Le directeur de cabinet du ministre de l’Economie alors en exercice et le président du consortium ont été poursuivis pour complicité de détournement de fonds remis à une personne chargée d’une mission de service public.
En 2021, la cour d’appel de Paris a constaté l’extinction des poursuites menées contre le dirigeant du groupe financier, décédé.
Elle a condamné :
- l’arbitre pour escroquerie ;
- le président du consortium et le directeur de cabinet du ministre de l’Economie pour complicité de détournement de biens remis à une personne chargée d’une mission de service public ;
- l’avocat du dirigeant du groupe financier privé pour escroquerie et complicité de détournement de biens remis à une personne chargée d’une mission de service public ;
- certains des prévenus à indemniser le consortium du préjudice subi ainsi que l’Etat français.
Les prévenus ont formé des pourvois en cassation contre ces décisions.
Dans un arrêt du 28 juin 2023 (pourvoi n° 21-87.417), la Cour de cassation se prononce sur cette affaire.
Sur les condamnations pénales de l’arbitre et de l’avocat du dirigeant du groupe financier privé, la Cour de cassation rejette les pourvois de l’arbitre et de l’avocat du dirigeant.
Toutefois, la Cour de cassation précise que l’avocat du dirigeant ne pouvait pas être condamné à l’interdiction temporaire d’exercer la profession de conseil juridique : en effet, cette profession n’a plus d’existence légale. Seule l’interdiction d’exercer la profession d’avocat pouvait être prononcée.

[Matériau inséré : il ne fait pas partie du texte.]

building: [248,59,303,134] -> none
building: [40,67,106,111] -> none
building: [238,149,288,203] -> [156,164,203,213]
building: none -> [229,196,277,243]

Sous cette réserve, leurs déclarations de culpabilité ainsi que les peines prononcées à leur encontre sont désormais définitives.
Sur les condamnations pénales du directeur du cabinet du ministre de l’économie et du président du consortium, la Cour de cassation censure les déclarations de culpabilité du directeur de cabinet et du président du consortium.
En effet, ils ignoraient le caractère frauduleux de la décision rendue par le tribunal arbitral ; dès lors, la cour d’appel ne pouvait considérer qu’ils étaient complices du détournement.
Ces deux prévenus seront donc rejugés par la cour d’appel de Paris.